29 Jan 7 Renting Costs You Need To Know About
Moving into a new apartment is an exciting process, but unless you’ve been around the block for a while, you might not know about these hidden costs associated with renting. Check them out so you’re prepared!
1. Application Fees
Most of the places you look for an apartment will require you pay an application fee before letting you know if you’ve been accepted to sign the lease. The fees usually range from $25-$50 per person and are rarely refundable.
The application fee covers your background and credit check, as well as the time and effort involved with checking your references and other information. It also shows that you are serious about the property, since the fee is usually high enough to deter people that are not.
It’s possible for your application to be denied for a variety of reasons. Having bad credit, no rental history, bad rental history, or not enough income are all reasons why a landlord could deny you. It’s a good idea to see what the rental requirements are before applying to avoid stacking up multiple application fees.
2. Security Deposits & Move-In Fees
You will almost always have to pay a security deposit upon signing your lease. Usually, places will charge around one month’s rent for a deposit, but they can reach up to two months worth in some cases. You may be required to pay more for your deposit if you have pets or if you have bad credit.
Once you move out, your landlord or property management company will inspect the home for damages, and subtract the cost from your deposit. They then must return the remainder of your deposit to you within 60 days of the inspection.
Sometimes you will charged a move-in fee as well, which usually covers the expenses incurred for moving you into the apartment. This is a non-refundable fee but is usually reasonably affordable.
3. Moving Costs
No matter where you’re going, it’s going to cost at least a little bit of money to move there. Even if you get all of your boxes for free, you will probably want to buy some moving tape and packing material for fragile items. You might find yourself needing to rent a truck for the day to fit your mattress and giant couches. You will need to pay gas for the multiple trips you WILL take to your old place and back. And lastly, I always make sure to put some extra money towards pizza and drinks for the friends that help me move. They’ll remember it next time you ask!
4. Renter’s Insurance
Renter’s Insurance is an expense that you might not want to pay for, but once you need it, you’ll be so glad you did! If anybody steals anything from your home, you’ll be covered. Same if you have an unexpected fire in your building. You can find plans that are around $20 a month, which is small change compared to the damage that you’ll incur if your valuable items are destroyed or taken.
If you’re lucky, some places will pay certain utilities for you, like water or sewage. Most of the time, however, these expenses are left to the renter to pay. Don’t be surprised if your landlord asks you to put sewage, trash, water, gas, and electric! It’s smart to ask what the average utility bills for the home cost before signing the lease. Don’t forget about your phone, cable, and internet, too.

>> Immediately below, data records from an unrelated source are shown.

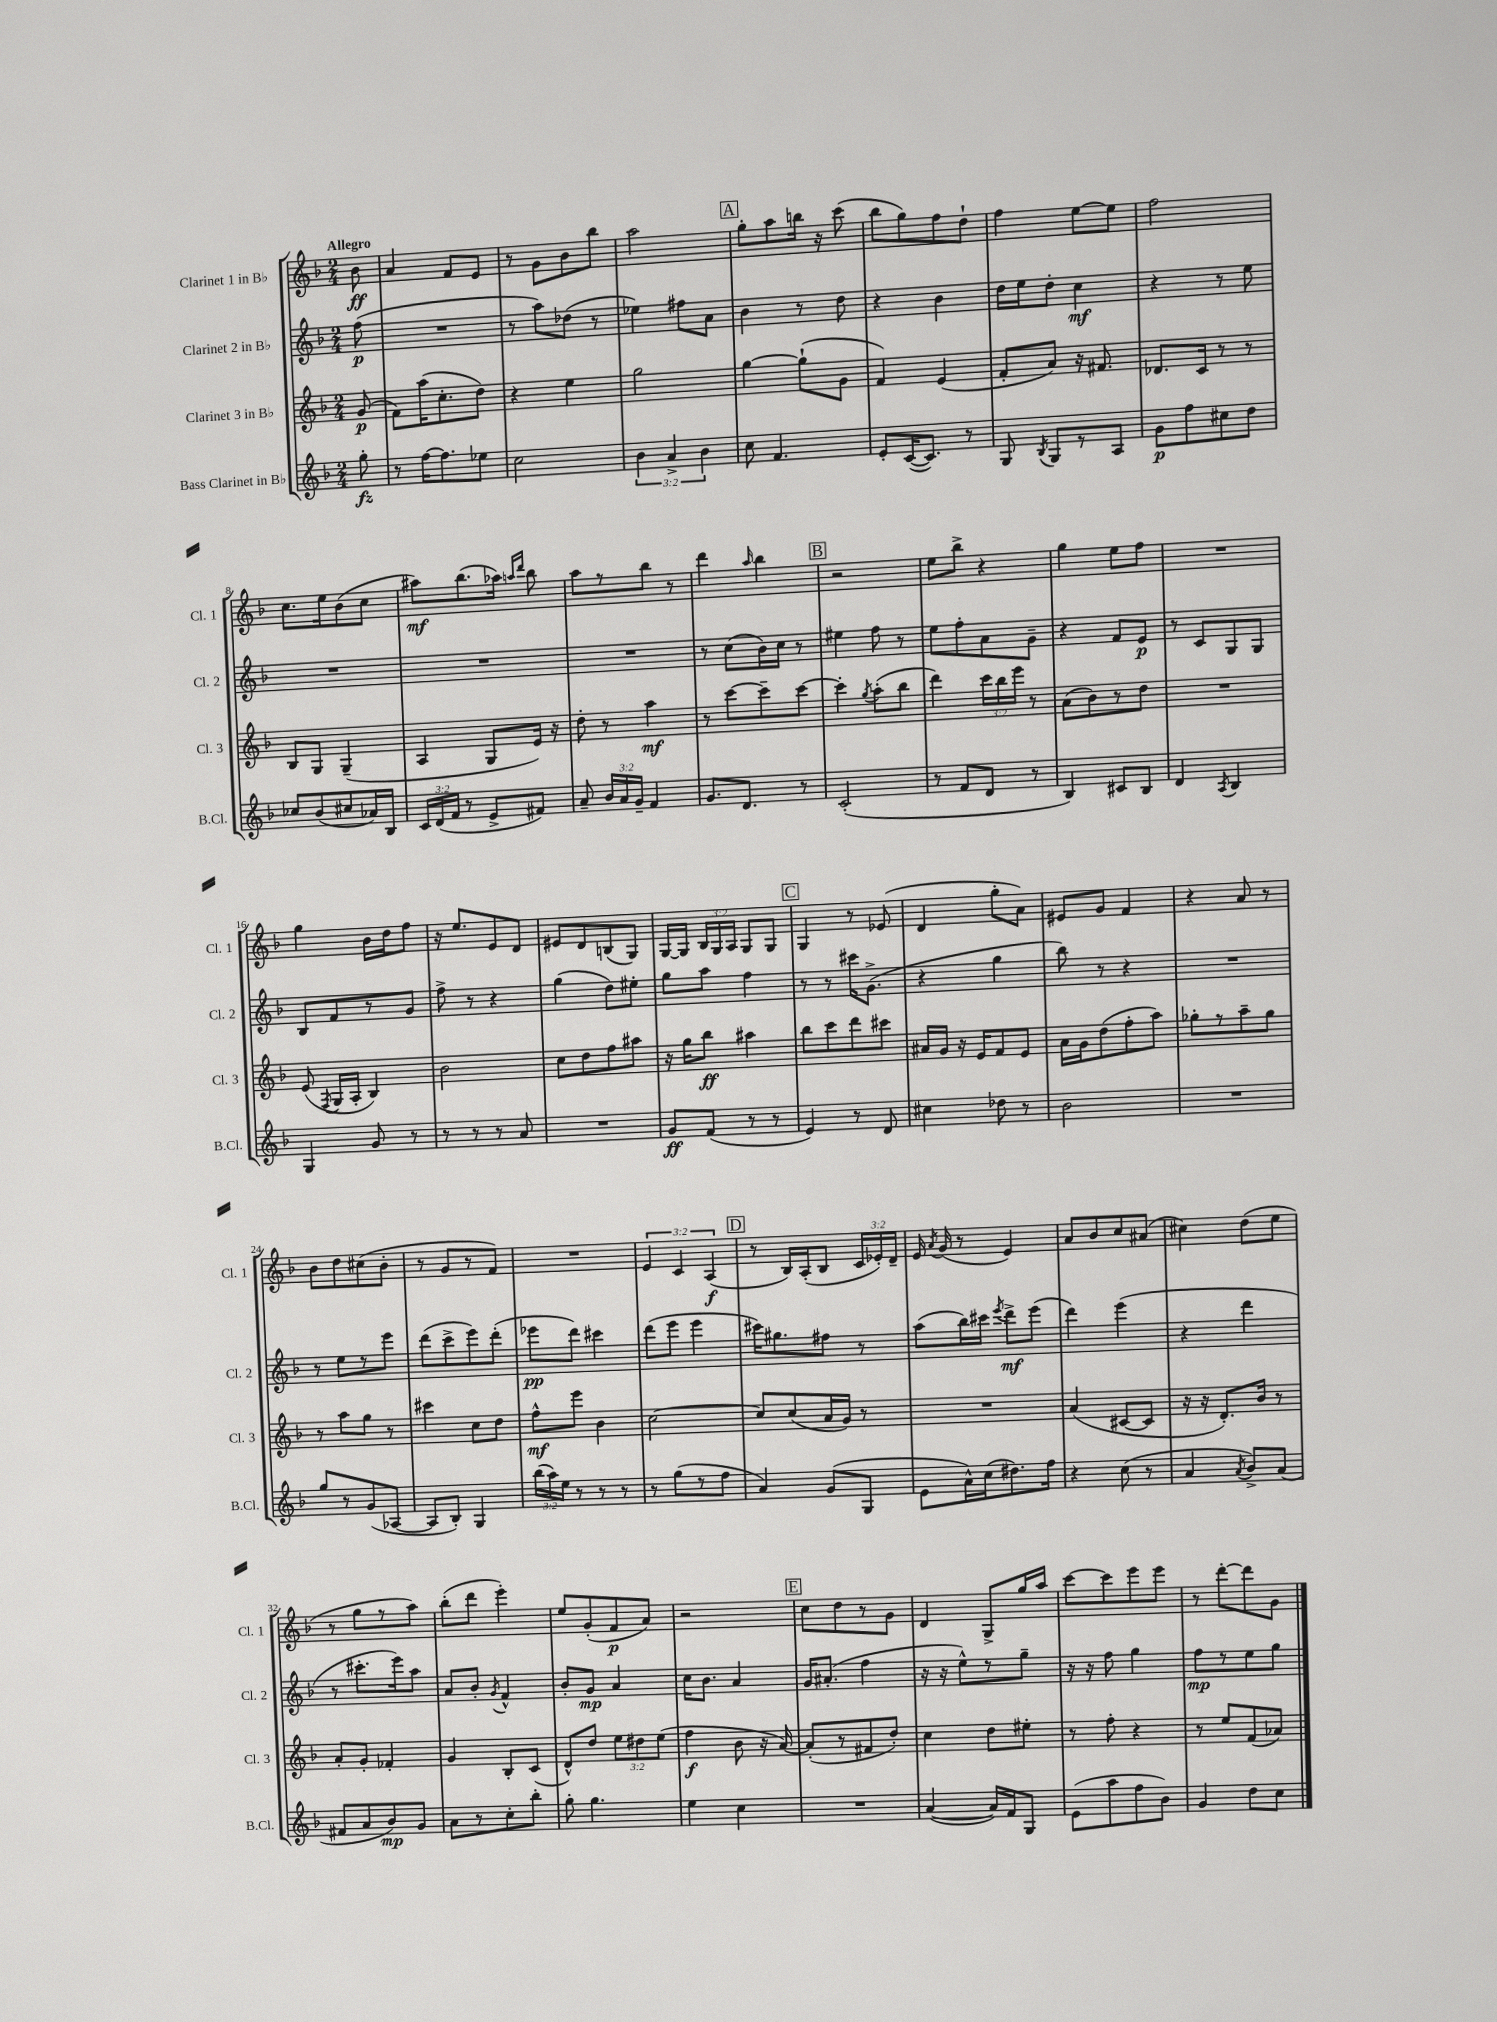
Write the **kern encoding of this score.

**kern	**dynam	**kern	**dynam	**kern	**dynam	**kern	**dynam
*part4	*part4	*part3	*part3	*part2	*part2	*part1	*part1
*staff4	*staff4	*staff3	*staff3	*staff2	*staff2	*staff1	*staff1
*I"Bass Clarinet in B♭	*	*I"Clarinet 3 in B♭	*	*I"Clarinet 2 in B♭	*	*I"Clarinet 1 in B♭	*
*I'B.Cl.	*	*I'Cl. 3	*	*I'Cl. 2	*	*I'Cl. 1	*
*clefG2	*	*clefG2	*	*clefG2	*	*clefG2	*
*k[b-]	*	*k[b-]	*	*k[b-]	*	*k[b-]	*
*M2/4	*	*M2/4	*	*M2/4	*	*M2/4	*
=	=	=	=	=	=	=	=
!	!	!	!	!	!	!LO:TX:a:B:t=Allegro	!
8gg'\	fz	(8g/	p	(8ff\	p	8b-\	ff
=1	=1	=1	=1	=1	=1	=1	=1
8r	.	8f\L)	.	2r	.	4a/	.
[16ff\KL	.	(16aa\K	.	.	.	.	.
8.ff\]	.	8.cc'\	.	.	.	.	.
.	.	.	.	.	.	8f/L	.
8ee-X\J	.	8dd\J)	.	.	.	8e/J	.
=2	=2	=2	=2	=2	=2	=2	=2
2cc\	.	4r	.	8r	.	8r	.
.	.	.	.	8aa\L)	.	8g\L	.
.	.	4ee\	.	(8dd-X\J	.	8b-\	.
.	.	.	.	8r	.	8bb-\J	.
=3	=3	=3	=3	=3	=3	=3	=3
6b-\	.	2gg\	.	4ee-X\)	.	2aa\	.
6a^/	.	.	.	.	.	.	.
.	.	.	.	8ff#X\L	.	.	.
6b-\	.	.	.	.	.	.	.
.	.	.	.	8a\J	.	.	.
!!LO:REH:place=s1:t=A
=4	=4	=4	=4	=4	=4	=4	=4
8cc\	.	[4gg\	.	4b-\	.	8gg'\L	.
4.f/	.	.	.	.	.	8aa\	.
.	.	(8gg`\L]	.	8r	.	16bbn\Jk	.
.	.	.	.	.	.	16r	.
.	.	8g\J	.	8dd\	.	(8ccc\	.
=5	=5	=5	=5	=5	=5	=5	=5
8e'/L	.	4f/)	.	4r	.	8bb-\L	.
([16c/K	.	.	.	.	.	8gg\)	.
8.c/J])	.	.	.	.	.	.	.
.	.	(4e/	.	4b-\	.	8ff\	.
8r	.	.	.	.	.	8dd`\J	.
=6	=6	=6	=6	=6	=6	=6	=6
8G/	.	8f'/L	.	16dd\LL	.	4ff\	.
.	.	.	.	16ee\J	.	.	.
8qB-/	.	.	.	.	.	.	.
8G/L	.	8a/J)	.	8dd'\J	.	.	.
8r	.	16r	.	4cc\	mf	[8ee\L	.
.	.	8.f#X/	.	.	.	.	.
8A/J	.	.	.	.	.	8ee\J]	.
=7	=7	=7	=7	=7	=7	=7	=7
8g\L	p	8.d-X/L	.	4r	.	2ff\	.
8ff\	.	.	.	.	.	.	.
.	.	16c/Jk	.	.	.	.	.
8cc#X\	.	8r	.	8r	.	.	.
8dd\J	.	8r	.	8ee\	.	.	.
!!LO:LB:g=z
=8	=8	=8	=8	=8	=8	=8	=8
8cc-X/L	.	8B-/L	.	2r	.	8.cc\L	.
(8b-/	.	8G/J	.	.	.	.	.
.	.	.	.	.	.	16ee\k	.
8cc#X/	.	(4G~/	.	.	.	(8b-\	.
16a-X/L)	.	.	.	.	.	8cc\J	.
16B-/JJ	.	.	.	.	.	.	.
=9	=9	=9	=9	=9	=9	=9	=9
24c/LL	.	4A/	.	2r	.	8aa#X\L)	mf
(24d/	.	.	.	.	.	.	.
24f/JJ	.	.	.	.	.	.	.
8r	.	.	.	.	.	(8.bb-\	.
8e^/L	.	8G/L	.	.	.	.	.
.	.	.	.	.	.	16aa-X\Jk)	.
.	.	.	.	.	.	16qqaan/LL	.
.	.	.	.	.	.	16qqddd/JJ	.
8f#X/J)	.	16e/Jk)	.	.	.	8bb-\	.
.	.	16r	.	.	.	.	.
=10	=10	=10	=10	=10	=10	=10	=10
8a~/	.	8dd'\	.	2r	.	8aa\L	.
24b-/LL	.	8r	.	.	.	8r	.
24a/	.	.	.	.	.	.	.
24g~/JJ	.	.	.	.	.	.	.
4f/	.	4aa\	mf	.	.	8bb-\J	.
.	.	.	.	.	.	8r	.
=11	=11	=11	=11	=11	=11	=11	=11
8.g/L	.	8r	.	8r	.	4ddd\	.
.	.	[8ccc\L	.	(8cc\L	.	.	.
8.d/J	.	.	.	.	.	.	.
.	.	.	.	.	.	16qqaa/	.
.	.	8ccc~\]	.	16b-\L)	.	4bb-\	.
.	.	.	.	16cc\JJ	.	.	.
8r	.	[8ccc\J	.	8r	.	.	.
!!LO:REH:place=s1:t=B
=12	=12	=12	=12	=12	=12	=12	=12
(2c'/	.	4ccc'\]	.	4ee#X\	.	2r	.
.	.	8qgg/	.	.	.	.	.
.	.	(8aa'\L	.	8ff\	.	.	.
.	.	8bb-\J	.	8r	.	.	.
=13	=13	=13	=13	=13	=13	=13	=13
8r	.	4ddd\)	.	8ee\L	.	8ee\L	.
8f/L	.	.	.	8ff'\	.	8bb-^\J	.
8d/J	.	24ccc\LL	.	8a\	.	4r	.
.	.	24bb-\	.	.	.	.	.
.	.	24eee\JJ	.	.	.	.	.
8r	.	8r	.	8g~\J	.	.	.
=14	=14	=14	=14	=14	=14	=14	=14
4B-/)	.	(8a\L	.	4r	.	4gg\	.
.	.	8b-\)	.	.	.	.	.
8c#X/L	.	8r	.	8f/L	.	8ee\L	.
8B-/J	.	8dd\J	.	8e/J	p	8ff\J	.
=15	=15	=15	=15	=15	=15	=15	=15
4d/	.	2r	.	8r	.	2r	.
.	.	.	.	8c/L	.	.	.
8qA/	.	.	.	.	.	.	.
4B-/	.	.	.	8G/	.	.	.
.	.	.	.	8G/J	.	.	.
!!LO:LB:g=z
=16	=16	=16	=16	=16	=16	=16	=16
4G/	.	(8e/	.	8B-/L	.	4gg\	.
.	.	8qF/	.	.	.	.	.
.	.	16G/LL	.	8f/	.	.	.
.	.	16A'/JJ	.	.	.	.	.
8g/	.	4B-/)	.	8r	.	16b-\LL	.
.	.	.	.	.	.	16dd\J	.
8r	.	.	.	8g/J	.	8ff\J	.
=17	=17	=17	=17	=17	=17	=17	=17
8r	.	2b-\	.	8ff^\	.	16r	.
.	.	.	.	.	.	8.ee/L	.
8r	.	.	.	8r	.	.	.
8r	.	.	.	4r	.	8e/	.
8a/	.	.	.	.	.	8d/J	.
=18	=18	=18	=18	=18	=18	=18	=18
2r	.	8cc\L	.	(4gg\	.	8e#X/L	.
.	.	8dd\	.	.	.	8d/	.
.	.	8ff\	.	8dd\L)	.	(8Bn/	.
.	.	8aa#X\J	.	8ee#X'\J	.	8G/J)	.
=19	=19	=19	=19	=19	=19	=19	=19
8g/L	ff	16r	.	8gg\L	.	[16G/LL	.
.	.	16gg\KL	.	.	.	16G/JJ]	.
(8f/J	.	8bb-\J	ff	8aa\J	.	24B-/LL	.
.	.	.	.	.	.	24G/	.
.	.	.	.	.	.	24A/JJ	.
8r	.	4aa#X\	.	4ff\	.	8G/L	.
8r	.	.	.	.	.	8G/J	.
!!LO:REH:place=s1:t=C
=20	=20	=20	=20	=20	=20	=20	=20
4e/)	.	8bb-\L	.	8r	.	4G/	.
.	.	8ccc\	.	8r	.	.	.
8r	.	8ddd\	.	16ccc#X\KL	.	8r	.
.	.	.	.	(8.g^\J	.	.	.
8d/	.	8ccc#X\J	.	.	.	(8e-X/	.
=21	=21	=21	=21	=21	=21	=21	=21
4cc#X\	.	16a#X/LL	.	4r	.	4d/	.
.	.	16g/JJ	.	.	.	.	.
.	.	16r	.	.	.	.	.
.	.	16e/KL	.	.	.	.	.
8dd-X\	.	8f/	.	4gg\	.	8gg'\L	.
8r	.	8e/J	.	.	.	8a\J)	.
=22	=22	=22	=22	=22	=22	=22	=22
2b-\	.	16a\LL	.	8bb-\)	.	8e#X/L	.
.	.	16g\J	.	.	.	.	.
.	.	(8dd\	.	8r	.	8g/J	.
.	.	8ff'\	.	4r	.	4f/	.
.	.	8aa\J)	.	.	.	.	.
=23	=23	=23	=23	=23	=23	=23	=23
2r	.	8gg-X'\L	.	2r	.	4r	.
.	.	8r	.	.	.	.	.
.	.	8aa~\	.	.	.	8a/	.
.	.	8gg-\J	.	.	.	8r	.
!!LO:LB:g=z
=24	=24	=24	=24	=24	=24	=24	=24
8gg/L	.	8r	.	8r	.	8b-\L	.
8r	.	8aa\L	.	8ee\L	.	8dd\	.
(8g/	.	8gg\J	.	8r	.	(8cc#X\	.
[8A-X/J	.	8r	.	8eee\J	.	8b-'\J	.
=25	=25	=25	=25	=25	=25	=25	=25
8A-/L]	.	4ccc#X\	.	(8ddd\L	.	8r	.
8B-'/J)	.	.	.	8ccc^\	.	8g/L	.
4G/	.	8cc\L	.	8eee\)	.	8r	.
.	.	8dd\J	.	(8ddd'\J	.	8f/J)	.
=26	=26	=26	=26	=26	=26	=26	=26
(24bb-\LL	.	8ff^^\L	mf	8eee-X\L	pp	2r	.
24aa\)	.	.	.	.	.	.	.
24ee\JJ	.	.	.	.	.	.	.
8r	.	8eee\J	.	8ddd\J)	.	.	.
8r	.	4b-\	.	4ccc#X\	.	.	.
8r	.	.	.	.	.	.	.
=27	=27	=27	=27	=27	=27	=27	=27
8r	.	[2cc\	.	(8ddd\L	.	6e/	.
(8gg\L	.	.	.	8eee\J	.	.	.
.	.	.	.	.	.	6c/	.
8r	.	.	.	4eee\	.	.	.
.	.	.	.	.	.	(6A/	f
8ff\J	.	.	.	.	.	.	.
!!LO:REH:place=s1:t=D
=28	=28	=28	=28	=28	=28	=28	=28
4a/)	.	8cc/L]	.	16ccc#X\KL)	.	8r	.
.	.	.	.	8.gg#X\	.	.	.
.	.	(8cc/	.	.	.	16B-/LL)	.
.	.	.	.	.	.	(16A'/J	.
(8g/L	.	16a/L	.	8ff#X\J	.	8B-/J	.
.	.	16g/JJ)	.	.	.	.	.
8G/J	.	8r	.	8r	.	24c/LL	.
.	.	.	.	.	.	24e-X'/)	.
.	.	.	.	.	.	24d~/JJ	.
=29	=29	=29	=29	=29	=29	=29	=29
8e\L	.	2r	.	(8aa\L	.	16e/	.
.	.	.	.	.	.	8qa/	.
.	.	.	.	.	.	(16g/	.
16a^^\L)	.	.	.	16bb-\L)	.	8r	.
(16cc\J	.	.	.	16ccc#X\JJ	.	.	.
.	.	.	.	8qeee/	.	.	.
8.dd#X\)	.	.	.	8ddd^\L	mf	4e/)	.
.	.	.	.	(8eee\J	.	.	.
16ff\Jk	.	.	.	.	.	.	.
=30	=30	=30	=30	=30	=30	=30	=30
4r	.	(4a/	.	4ddd\)	.	8a/L	.
.	.	.	.	.	.	8b-/	.
(8cc\	.	[8c#X/L	.	(4eee\	.	8cc/	.
8r	.	8c#/J]	.	.	.	(8a#X/J	.
=31	=31	=31	=31	=31	=31	=31	=31
4a/	.	16r	.	4r	.	4cc#X\)	.
.	.	16r	.	.	.	.	.
.	.	8.d'/L)	.	.	.	.	.
8qa/	.	.	.	.	.	.	.
8b-^/L)	.	.	.	4ddd\	.	(8dd\L	.
.	.	16b-/Jk	.	.	.	.	.
(8a/J	.	8r	.	.	.	8ee\J	.
!!LO:LB:g=z
=32	=32	=32	=32	=32	=32	=32	=32
8f#X/L	.	8a'/L	.	8r	.	8r	.
8a/	.	8g'/J	.	8.ccc#X'\L	.	8gg\L	.
8b-/)	mp	4f-X'/	.	.	.	8r	.
.	.	.	.	16eee\k)	.	.	.
8g/J	.	.	.	8aa\J	.	8aa\J)	.
=33	=33	=33	=33	=33	=33	=33	=33
8a\L	.	4g/	.	8a/L	.	(8bb-'\L	.
8r	.	.	.	8b-'/J	.	8ddd\J	.
.	.	.	.	8qg/	.	.	.
8cc'\	.	8B-'/L	.	4f^^/	.	4eee'\)	.
8bb-'\J	.	(8c/J	.	.	.	.	.
=34	=34	=34	=34	=34	=34	=34	=34
8gg'\	.	8d^^/L)	.	8b-'/L	.	8ee/L	.
4.gg\	.	8dd/J	.	8g/J	mp	(8g'/	.
.	.	12ee\L	.	4a/	.	8f/	p
.	.	12dd#X\	.	.	.	.	.
.	.	.	.	.	.	8a/J)	.
.	.	(12ee\J	.	.	.	.	.
=35	=35	=35	=35	=35	=35	=35	=35
4ee\	.	4ff\	f	16cc\KL	.	2r	.
.	.	.	.	8.b-\J	.	.	.
4cc\	.	8b-\	.	4a/	.	.	.
.	.	16r	.	.	.	.	.
.	.	[16a/)	.	.	.	.	.
!!LO:REH:place=s1:t=E
=36	=36	=36	=36	=36	=36	=36	=36
2r	.	(8a'/L]	.	16g/KL	.	8cc\L	.
.	.	.	.	(8.a#X'/J	.	.	.
.	.	8r	.	.	.	8dd\	.
.	.	8f#X/	.	4ff\	.	8r	.
.	.	8dd'/J)	.	.	.	8g\J	.
=37	=37	=37	=37	=37	=37	=37	=37
([4a/	.	4cc\	.	16r	.	4d/	.
.	.	.	.	16r	.	.	.
.	.	.	.	8ee^^\L)	.	.	.
16a/LL])	.	8dd\L	.	8r	.	8G^/L	.
16f/J	.	.	.	.	.	.	.
8G/J	.	8ee#X'\J	.	8gg~\J	.	16gg/L	.
.	.	.	.	.	.	16aa/JJ	.
=38	=38	=38	=38	=38	=38	=38	=38
(8e\L	.	8r	.	16r	.	[8ccc\L	.
.	.	.	.	16r	.	.	.
8aa\	.	8ff'\	.	8ff\	.	8ccc\]	.
8ff\	.	4r	.	4gg\	.	8eee\	.
8b-\J)	.	.	.	.	.	8eee\J	.
=39	=39	=39	=39	=39	=39	=39	=39
4g/	.	8r	.	8ff\L	mp	8r	.
.	.	8ee/L	.	8r	.	[8ddd'\L	.
8dd\L	.	(8f/	.	8ee\	.	8ddd\]	.
8cc\J	.	8a-X/J)	.	8gg\J	.	8g\J	.
==	==	==	==	==	==	==	==
*-	*-	*-	*-	*-	*-	*-	*-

If you’re moving into a smaller space, or somewhere that you’ll no longer have access to a garage, attic, or basement, you might need to pay for additional storage. You might want to shop around for storage prices before deciding to move into that cramped apartment. You’ll be grateful once you aren’t stubbing your toe on all of your extra furniture after you move in.
If you’re moving into a rental house, you’ll usually have at least one or two free parking spaces to use, whether in the driveway, garage, or on the street. If you live in an apartment, these spaces sometimes cost extra. Make sure you know what parking amenities are included with your rent price, and what the cost of additional parking would be, if necessary.